══ MATERIAL SHOWN
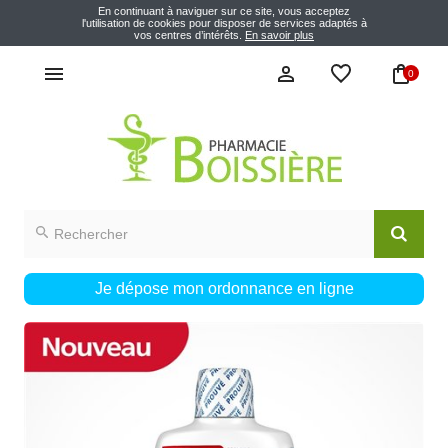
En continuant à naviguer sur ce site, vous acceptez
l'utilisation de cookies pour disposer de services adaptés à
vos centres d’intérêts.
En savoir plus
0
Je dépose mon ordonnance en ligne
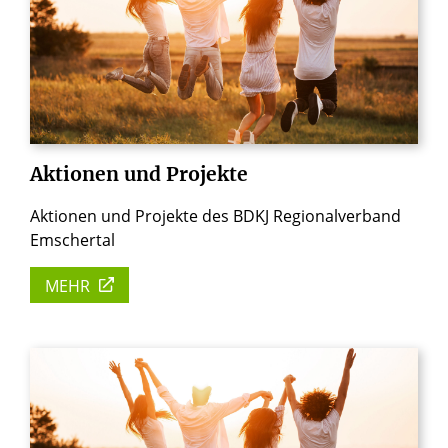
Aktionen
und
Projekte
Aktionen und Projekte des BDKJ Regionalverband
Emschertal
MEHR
════
Omit the pictures and copy the records above exactly.

En continuant à naviguer sur ce site, vous acceptez
l'utilisation de cookies pour disposer de services adaptés à
vos centres d’intérêts.
En savoir plus
0
Je dépose mon ordonnance en ligne
Aktionen
und
Projekte
Aktionen und Projekte des BDKJ Regionalverband
Emschertal
MEHR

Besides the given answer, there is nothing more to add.